SEZIONE DEL DOCUMENTO:
---*---
Ciao, Antonio. Perché hai scelto di scrivere “Cattive divise”?

Forse la mia è una visione un po’ troppo romantica dell’ “arte dello scrivere”, ma credo che una storia da raccontare non si scelga.

Risponde ad un’esigenza profonda che ad un certo punto del tuo percorso, senti dentro.

È un po’ come se sia lei, ad un certo punto, a decidere che sia arrivato il momento giusto per venire fuori.

Ad ogni modo, credo che la storia della banda della Uno Bianca, sia una di quelle che merita di essere raccontata ancora.

È stata una vicenda così tragica e terribile da aver inciso profondamente il tessuto sociale della nostra nazione.

Le vicende della banda della Uno Bianca si intrecciano, inevitabilmente, con quelle dell’Italia stragista dei primi Anni Novanta. Come spiegheresti quel periodo alle nuove generazioni?

È un discorso complesso e difficilmente affrontabile in maniera non strutturata.

Personalmente amo ricordare che negli stessi anni nei quali i criminali della Uno Bianca spargevano morte e distruzione, c’erano “servitori dello Stato” che hanno dato la loro vita per questo Paese e per le istituzioni.

Il fatto che cinque dei sei componenti della banda fossero poliziotti ha imbarazzato o incuriosito la Polizia di Stato?

Non solo la Polizia di Stato, ma tutte le Forze dell’Ordine immagino abbiano, una volta appresa la notizia, provato un profondo senso di disagio.
---*---
DATI DELL'ESERCIZIO:
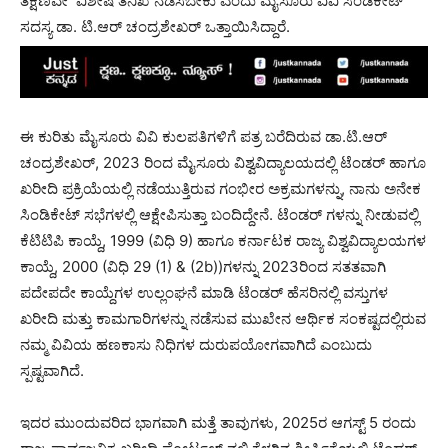
ತಕ್ಷಣವೇ ವಿಶೇಷ ತನಿಖೆ ನಡೆಸಬೇಕು ಎಂದು ಮೈಸೂರು ವಿವಿ ಸಿಂಡಿಕೇಟ್
ಸದಸ್ಯ ಡಾ. ಟಿ.ಆರ್ ಚಂದ್ರಶೇಖರ್ ಒತ್ತಾಯಿಸಿದ್ದಾರೆ.
ಈ ಕುರಿತು ಮೈಸೂರು ವಿವಿ ಕುಲಪತಿಗಳಿಗೆ ಪತ್ರ ಬರೆದಿರುವ ಡಾ.ಟಿ.ಆರ್
ಚಂದ್ರಶೇಖರ್, 2023 ರಿಂದ ಮೈಸೂರು ವಿಶ್ವವಿದ್ಯಾಲಯದಲ್ಲಿ ಟೆಂಡರ್ ಹಾಗೂ
ಖರೀದಿ ಪ್ರಕ್ರಿಯೆಯಲ್ಲಿ ನಡೆಯುತ್ತಿರುವ ಗಂಭೀರ ಅಕ್ರಮಗಳನ್ನು, ನಾನು ಅನೇಕ
ಸಿಂಡಿಕೇಟ್ ಸಭೆಗಳಲ್ಲಿ ಆಕ್ಷೇಪಿಸುತ್ತಾ ಬಂದಿದ್ದೇನೆ. ಟೆಂಡರ್‌ ಗಳನ್ನು ನೀಡುವಲ್ಲಿ
ಕೆಟಿಟಿಪಿ ಕಾಯ್ದೆ, 1999 (ವಿಧಿ 9) ಹಾಗೂ ಕರ್ನಾಟಕ ರಾಜ್ಯ ವಿಶ್ವವಿದ್ಯಾಲಯಗಳ
ಕಾಯ್ದೆ, 2000 (ವಿಧಿ 29 (1) & (2b))ಗಳನ್ನು 2023ರಿಂದ ಸತತವಾಗಿ
ಪದೇಪದೇ ಕಾಯ್ದೆಗಳ ಉಲ್ಲಂಘನೆ ಮಾಡಿ ಟೆಂಡರ್ ಹೆಸರಿನಲ್ಲಿ ವಸ್ತುಗಳ
ಖರೀದಿ ಮತ್ತು ಕಾಮಗಾರಿಗಳನ್ನು ನಡೆಸುವ ಮುಖೇನ ಆರ್ಥಿಕ ಸಂಕಷ್ಟದಲ್ಲಿರುವ
ನಮ್ಮ ವಿವಿಯ ಹಣಕಾಸು ನಿಧಿಗಳ ದುರುಪಯೋಗವಾಗಿದೆ ಎಂಬುದು
ಸ್ಪಷ್ಟವಾಗಿದೆ.
ಇದರ ಮುಂದುವರಿದ ಭಾಗವಾಗಿ ಮತ್ತೆ ತಾವುಗಳು, 2025ರ ಆಗಸ್ಟ್ 5 ರಂದು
---*---
CONSEGNA DELL'ESERCIZIO: Ricopi per intero l'intervista su «Cattive divise», senza alterare alcuna parola né la punteggiatura.

RISULTATO ATTESO:
Ciao, Antonio. Perché hai scelto di scrivere “Cattive divise”?

Forse la mia è una visione un po’ troppo romantica dell’ “arte dello scrivere”, ma credo che una storia da raccontare non si scelga.

Risponde ad un’esigenza profonda che ad un certo punto del tuo percorso, senti dentro.

È un po’ come se sia lei, ad un certo punto, a decidere che sia arrivato il momento giusto per venire fuori.

Ad ogni modo, credo che la storia della banda della Uno Bianca, sia una di quelle che merita di essere raccontata ancora.

È stata una vicenda così tragica e terribile da aver inciso profondamente il tessuto sociale della nostra nazione.

Le vicende della banda della Uno Bianca si intrecciano, inevitabilmente, con quelle dell’Italia stragista dei primi Anni Novanta. Come spiegheresti quel periodo alle nuove generazioni?

È un discorso complesso e difficilmente affrontabile in maniera non strutturata.

Personalmente amo ricordare che negli stessi anni nei quali i criminali della Uno Bianca spargevano morte e distruzione, c’erano “servitori dello Stato” che hanno dato la loro vita per questo Paese e per le istituzioni.

Il fatto che cinque dei sei componenti della banda fossero poliziotti ha imbarazzato o incuriosito la Polizia di Stato?

Non solo la Polizia di Stato, ma tutte le Forze dell’Ordine immagino abbiano, una volta appresa la notizia, provato un profondo senso di disagio.